如何从 Spark Structured Streaming 刷新 Hive/Impala 表?

[英]How can I refresh a Hive/Impala table from Spark Structured Streaming?

currently my Spark Structured Streaming goes like this (Sink part displayed only):目前我的 Spark Structured Streaming 是这样的(仅显示接收器部分):

    //Output aggregation query to Parquet in append mode
    aggregationQuery.writeStream
      .format("parquet")
      .trigger(Trigger.ProcessingTime("15 seconds"))
      .partitionBy("date", "hour")
      .option("path", "hdfs://<myip>:8020/user/myuser/spark/proyecto3")
      .option("checkpointLocation", "hdfs://<myip>:8020/user/myuser/spark/checkpointfolder3")
      .outputMode("append")
      .start()

The above code generates .parquet files in the directory defined by path .上面的代码在path定义的目录中生成了.parquet文件。

I have externally defined a Impala table that reads from that path, but I need the table to be updated or refreshed after every append of parquet files.我在外部定义了一个从该路径读取的Impala表,但我需要在每次附加parquet文件后更新或刷新该表。

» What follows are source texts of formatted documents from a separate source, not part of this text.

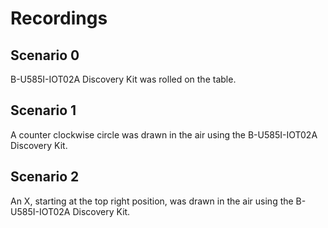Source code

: # Recordings

## Scenario 0

B-U585I-IOT02A Discovery Kit was rolled on the table.

## Scenario 1

A counter clockwise circle was drawn in the air using the B-U585I-IOT02A Discovery Kit. 

## Scenario 2

An X, starting at the top right position, was drawn in the air using the B-U585I-IOT02A Discovery Kit.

How can this be achieved?如何做到这一点?

You need to update the partitions of your table after file sink.您需要在文件接收器后更新表的分区。

    import spark.sql
    val query1 = "ALTER TABLE proyecto3 ADD IF NOT EXISTS PARTITION (date='20200803') LOCATION '/your/location/proyecto3/date=20200803'"
    sql(s"$query1")

    import spark.sql
    val query2 = "ALTER TABLE proyecto3 ADD IF NOT EXISTS PARTITION (hour='104700') LOCATION '/your/location/proyecto3/date=20200803/hour=104700'"
    sql(s"$query2")

声明:本站的技术帖子网页,遵循CC BY-SA 4.0协议,如果您需要转载,请注明本站网址或者原文地址。任何问题请咨询:yoyou2525@163.com.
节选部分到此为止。